Ein Sechser, der auch Mittelstürmer kann: 1860-Talent und Drittliga-Debütant Samuel Althaus. © IMAGO
So sieht man sie jetzt wieder häufiger: Jubelnde 1860-Profis, hier nach Marvin Rittmüllers Treffer zum 3:1-Endstand gegen Schweinfurt. © IMAGO
München – Zwischen „Hilfe, wir steigen ab!“ und „Her mit dem Brasilianer!“ lagen bei 1860 wieder einmal nur wenige Wochen. Nach dem 0:4 in Regensburg am 9. November schien aus Fan-Sicht klar: Wer beim Krisen-Jahn so untergeht, der steuert schnurstracks auf ein zweites 2017 zu. Vier Wochen später, nach dem 3:1 gegen Schweinfurt, stellt sich die Lage komplett anders dar: dritter Sieg in Serie, fünf Plätze in der Tabelle gutgemacht – plötzlich erscheint es nicht mehr verwegen, sich das ursprüngliche Saisonziel in Erinnerung zu rufen. Siemen Voet, linkes Glied der neuen Dreierkette, sagte am Samstag: „Vorsichtig können wir ein bisschen gucken, aber noch nicht zu viel…“
Natürlich nicht, denn 21 Spiele stehen noch aus in dieser unberechenbaren Liga. Aber seit dem Debakel von Regensburg hat sich etwas zum Positiven verändert. Während der Jahn weiter auf Position 16 klebt, haben sich die Löwen in die bessere Tabellenhälfte verabschiedet: Platz 9. Und am Samstag geht es zum Tabellen-13. FC Ingolstadt, der am 9. November noch zwischen Regensburg und 1860 gelegen hatte.
Was ist passiert seit der „Stunde Null“ am 9. November? Markus Kauczinski verzichtete bewusst auf die Peitsche und setzte in der Länderspielpause auf inhaltliche Aufarbeitung – offenbar goldrichtig. Geschärfte Sinne und zwei personelle Änderungen (Maier und Hobsch rein) reichten, um die Verunsicherung abzuschütteln. Plötzlich sind Geschlossenheit und Leidenschaft auch für Außenstehende sichtbar. Bestes Beispiel am Samstag: die Grätsche von Kevin Volland an der eigenen Eckfahne – kurz vor Schluss, in einer Phase, in der Spielmacher sonst oft schon ausgewechselt ist. So geht 3. Liga! Das Publikum jubelte.

════

_AUFGABENZIEL_.
Stimmen die folgenden Aussagen mit dem Bericht über 1860 überein? Beantworte jede mit Ja oder Nein und zitiere die entscheidenden Worte des Berichts wörtlich.
1. Das 0:4 in Regensburg fand am 9. November statt.
2. Der Sieg gegen Schweinfurt war der dritte Sieg in Serie.
3. Der FC Ingolstadt steht in der Tabelle auf Platz 16.

════

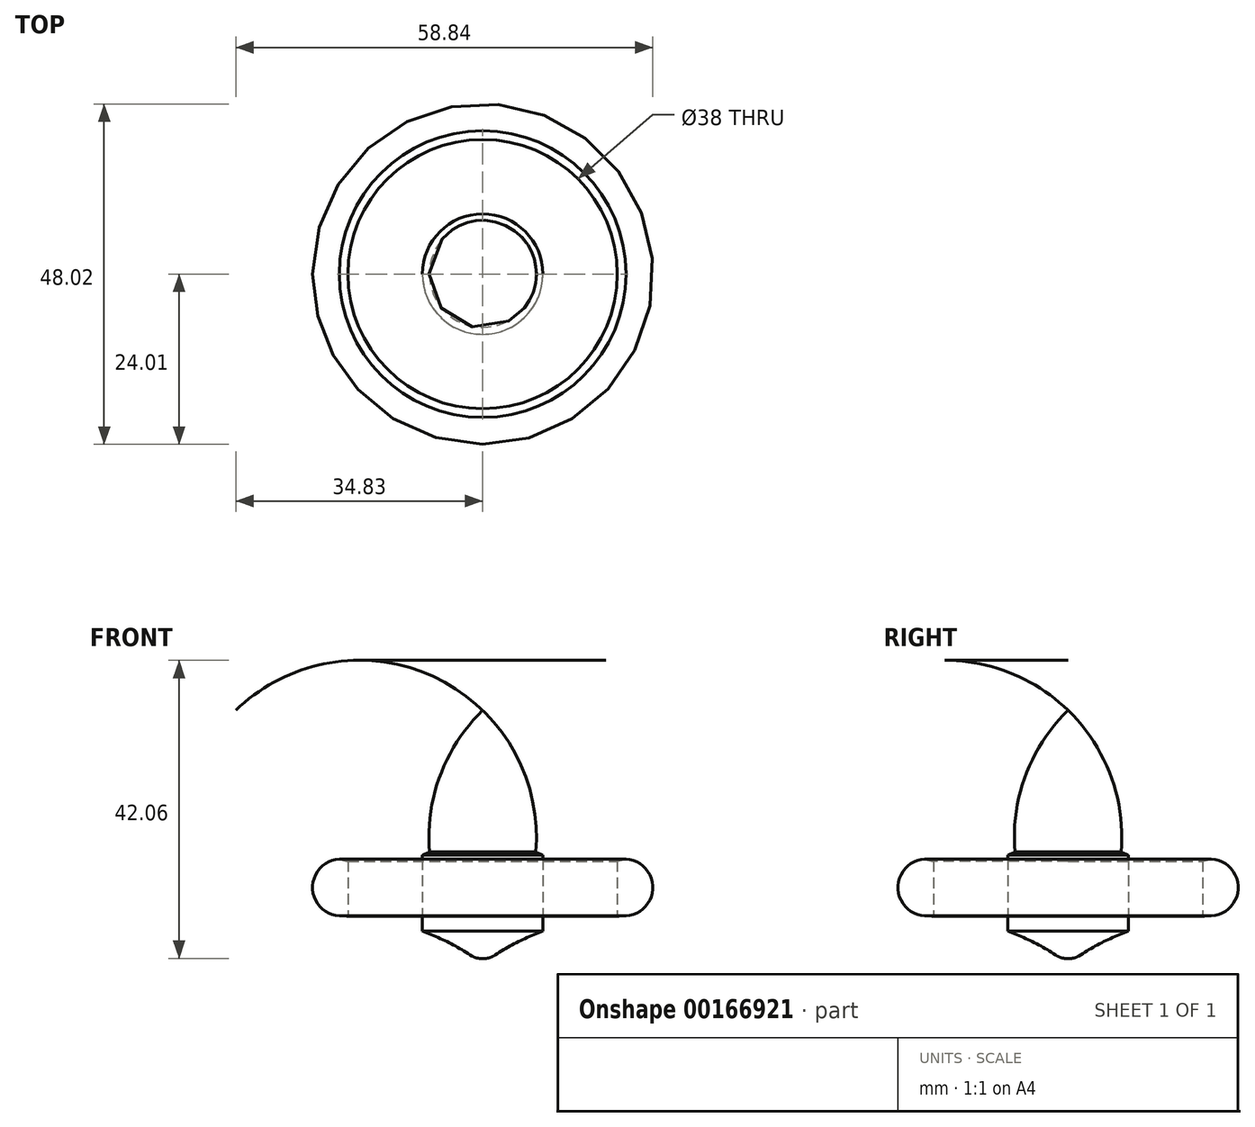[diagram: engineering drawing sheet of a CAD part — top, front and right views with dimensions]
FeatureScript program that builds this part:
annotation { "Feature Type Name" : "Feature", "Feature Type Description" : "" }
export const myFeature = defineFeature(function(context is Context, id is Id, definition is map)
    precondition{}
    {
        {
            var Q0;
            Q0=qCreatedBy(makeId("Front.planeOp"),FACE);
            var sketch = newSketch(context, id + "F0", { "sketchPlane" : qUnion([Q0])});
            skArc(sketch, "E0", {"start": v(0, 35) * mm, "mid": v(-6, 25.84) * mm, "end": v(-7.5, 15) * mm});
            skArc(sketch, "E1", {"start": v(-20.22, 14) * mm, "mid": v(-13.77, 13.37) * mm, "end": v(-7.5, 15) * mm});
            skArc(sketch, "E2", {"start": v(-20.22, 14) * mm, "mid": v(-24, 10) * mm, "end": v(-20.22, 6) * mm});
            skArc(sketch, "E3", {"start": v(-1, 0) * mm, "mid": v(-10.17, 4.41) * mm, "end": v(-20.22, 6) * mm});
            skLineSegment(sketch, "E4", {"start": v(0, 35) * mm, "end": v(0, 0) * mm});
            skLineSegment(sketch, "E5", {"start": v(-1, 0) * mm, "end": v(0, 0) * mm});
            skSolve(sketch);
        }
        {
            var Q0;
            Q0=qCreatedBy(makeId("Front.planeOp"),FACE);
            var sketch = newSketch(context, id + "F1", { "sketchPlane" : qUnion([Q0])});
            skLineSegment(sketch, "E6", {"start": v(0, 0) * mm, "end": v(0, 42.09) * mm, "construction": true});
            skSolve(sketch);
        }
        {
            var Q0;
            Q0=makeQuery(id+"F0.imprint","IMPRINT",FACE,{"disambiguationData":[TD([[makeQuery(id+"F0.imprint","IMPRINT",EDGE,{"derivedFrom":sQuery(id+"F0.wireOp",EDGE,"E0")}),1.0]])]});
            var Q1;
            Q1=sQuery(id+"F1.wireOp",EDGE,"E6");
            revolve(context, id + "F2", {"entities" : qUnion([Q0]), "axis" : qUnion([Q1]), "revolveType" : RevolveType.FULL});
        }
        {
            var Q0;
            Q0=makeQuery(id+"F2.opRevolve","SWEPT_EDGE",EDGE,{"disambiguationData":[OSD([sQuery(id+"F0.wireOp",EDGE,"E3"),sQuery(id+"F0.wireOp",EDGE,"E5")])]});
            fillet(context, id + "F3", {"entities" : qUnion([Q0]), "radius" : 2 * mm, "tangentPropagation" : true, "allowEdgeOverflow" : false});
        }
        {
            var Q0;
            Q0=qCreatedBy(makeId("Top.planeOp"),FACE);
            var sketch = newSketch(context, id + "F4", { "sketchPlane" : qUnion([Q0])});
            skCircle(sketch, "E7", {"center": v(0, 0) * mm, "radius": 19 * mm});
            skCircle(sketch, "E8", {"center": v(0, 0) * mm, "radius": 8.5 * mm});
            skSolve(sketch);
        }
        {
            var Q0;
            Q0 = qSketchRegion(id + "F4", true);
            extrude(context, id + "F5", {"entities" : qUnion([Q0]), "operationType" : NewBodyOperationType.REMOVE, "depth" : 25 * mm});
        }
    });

════

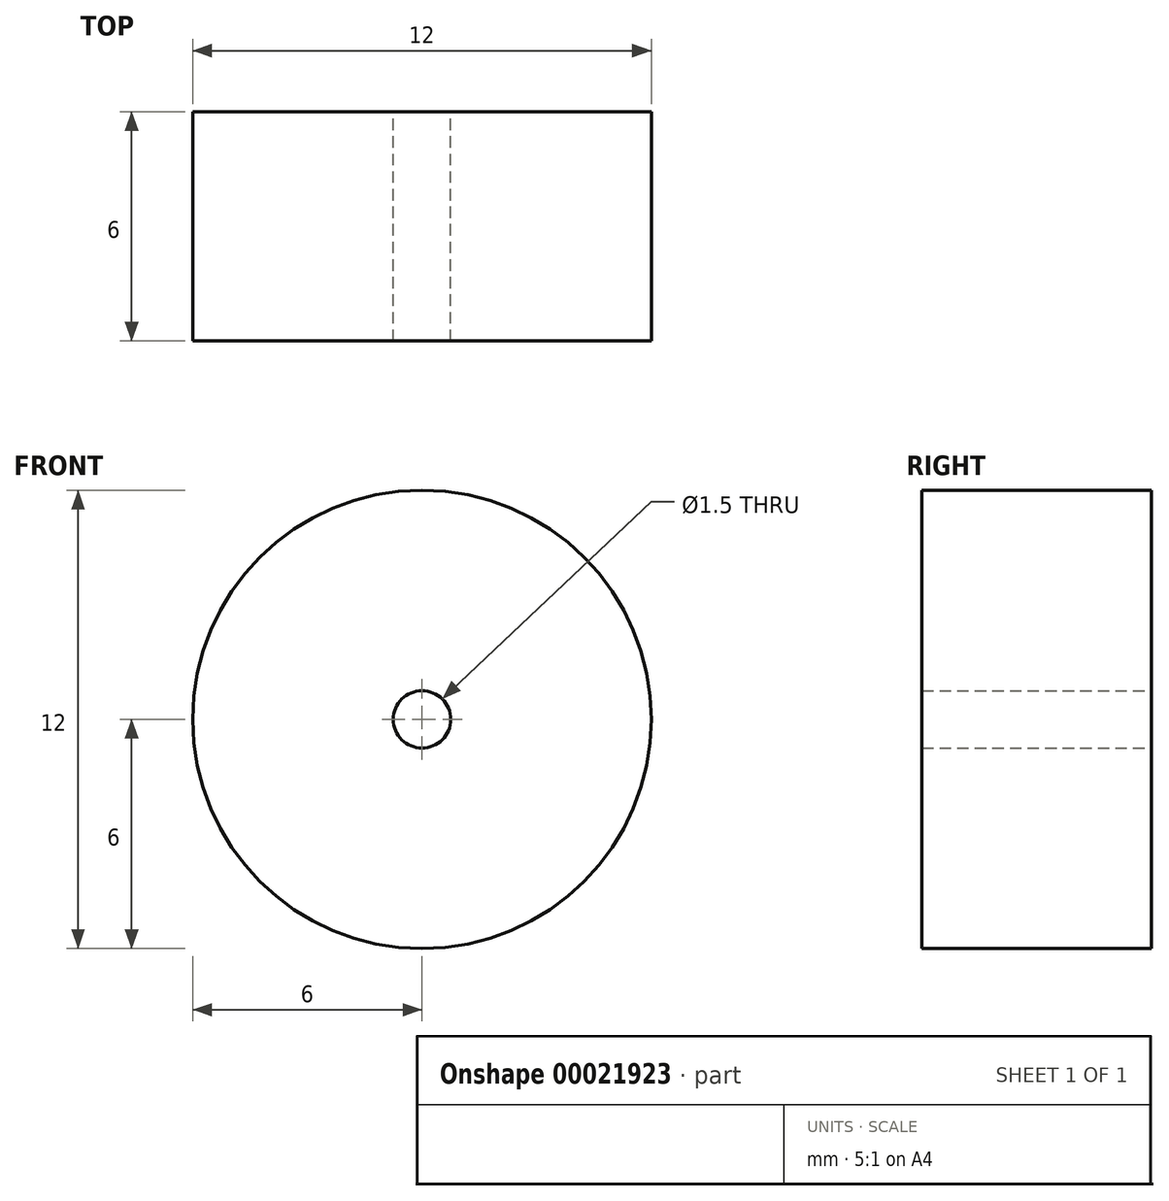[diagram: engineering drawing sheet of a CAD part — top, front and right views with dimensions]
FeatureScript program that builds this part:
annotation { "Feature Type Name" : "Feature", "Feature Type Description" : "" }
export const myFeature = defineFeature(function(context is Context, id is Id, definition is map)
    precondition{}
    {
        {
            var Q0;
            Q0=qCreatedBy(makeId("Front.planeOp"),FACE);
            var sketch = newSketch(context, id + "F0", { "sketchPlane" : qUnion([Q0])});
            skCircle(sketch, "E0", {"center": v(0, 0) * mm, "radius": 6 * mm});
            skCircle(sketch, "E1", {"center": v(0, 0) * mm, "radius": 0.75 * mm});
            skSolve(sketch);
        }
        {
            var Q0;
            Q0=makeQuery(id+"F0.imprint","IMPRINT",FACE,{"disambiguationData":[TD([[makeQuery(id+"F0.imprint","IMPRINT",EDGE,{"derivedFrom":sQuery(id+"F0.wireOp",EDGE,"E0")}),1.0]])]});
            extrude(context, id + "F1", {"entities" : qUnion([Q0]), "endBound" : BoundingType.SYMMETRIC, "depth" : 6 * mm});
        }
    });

════

_ERGEBNIS_.
1. Ja: „Nach dem 0:4 in Regensburg am 9. November“
2. Ja: „nach dem 3:1 gegen Schweinfurt“ und „dritter Sieg in Serie“
3. Nein: „zum Tabellen-13. FC Ingolstadt“